** WHAT THE TASK REQUIRES **
Please lay out the listing below as a Markdown table with the columns Row and Line, one numbered row per line, skipping blank lines. Leave the pictures out of your answer.

══════════

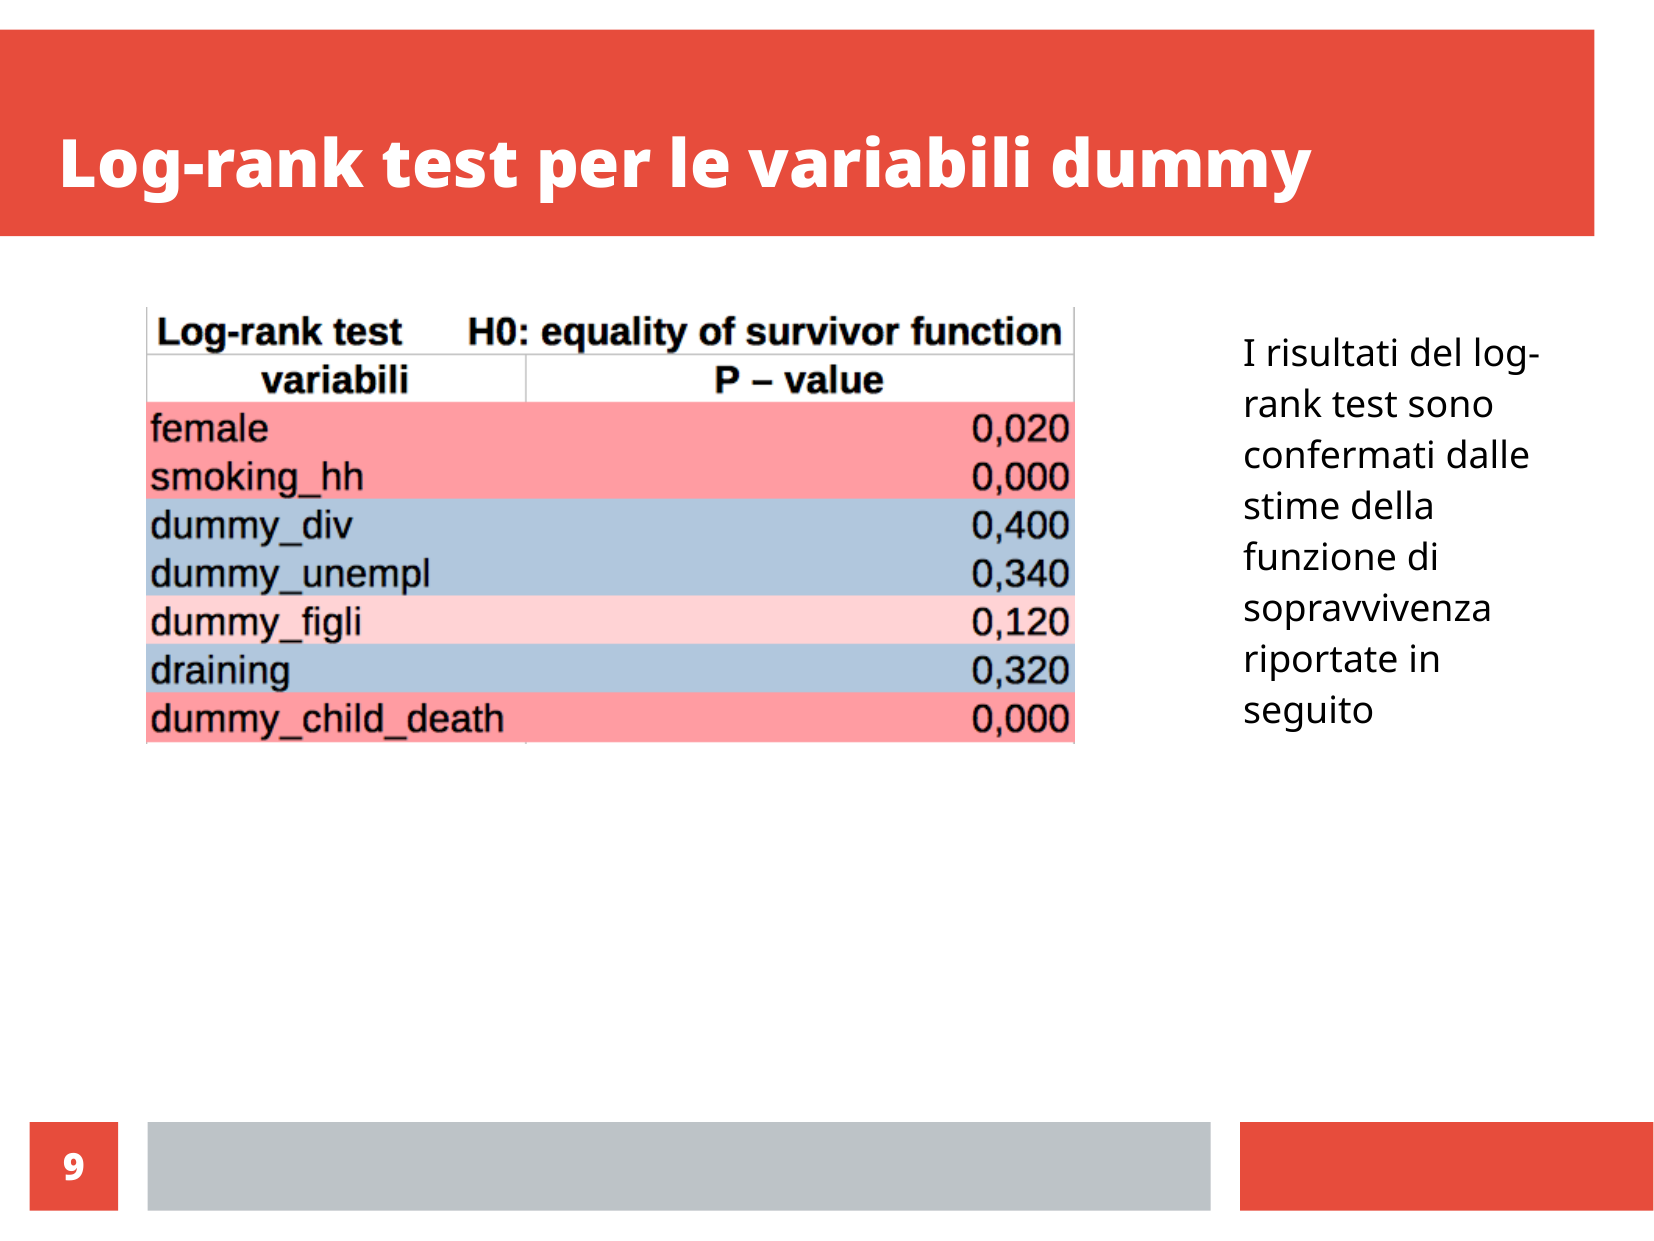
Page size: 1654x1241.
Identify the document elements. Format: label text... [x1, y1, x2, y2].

title Log-rank test per le variabili dummy [59, 59, 1595, 207]
picture [146, 307, 1075, 745]
text_box I risultati del log-rank test sono confermati dalle stime della funzione di sopravvivenza riportate in seguito [1228, 318, 1595, 618]
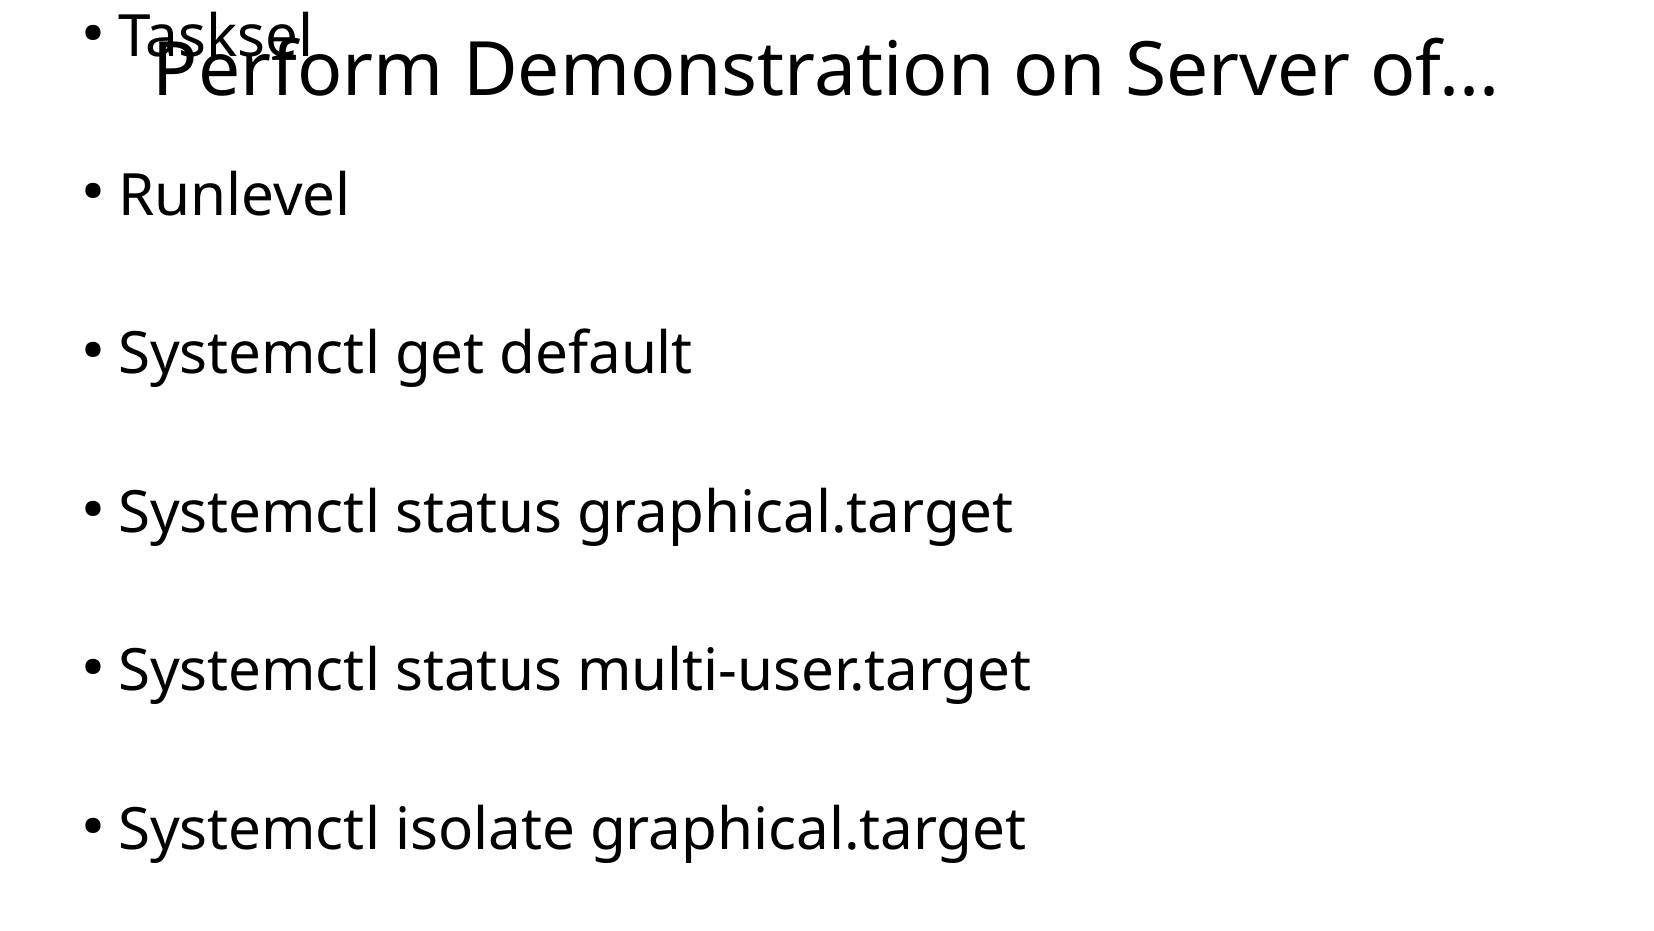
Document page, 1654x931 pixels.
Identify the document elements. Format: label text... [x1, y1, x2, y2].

subtitle Tasksel Runlevel Systemctl get default Systemctl status graphical.target Systemctl status multi-user.target Systemctl isolate graphical.target Systemctl isolate multi-user.target [82, 141, 1571, 931]
title Perform Demonstration on Server of... [82, 28, 1571, 104]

══════════

** WRITTEN SOLUTION **
| Row | Line |
|---|---|
| 1 | Page size: 1654x1241. |
| 2 | Identify the document elements. Format: label text... [x1, y1, x2, y2]. |
| 3 | title Log-rank test per le variabili dummy [59, 59, 1595, 207] |
| 4 | picture [146, 307, 1075, 745] |
| 5 | text_box I risultati del log-rank test sono confermati dalle stime della funzione di sopravvivenza riportate in seguito [1228, 318, 1595, 618] |
| 6 | Document page, 1654x931 pixels. |
| 7 | Identify the document elements. Format: label text... [x1, y1, x2, y2]. |
| 8 | subtitle Tasksel Runlevel Systemctl get default Systemctl status graphical.target Systemctl status multi-user.target Systemctl isolate graphical.target Systemctl isolate multi-user.target [82, 141, 1571, 931] |
| 9 | title Perform Demonstration on Server of... [82, 28, 1571, 104] |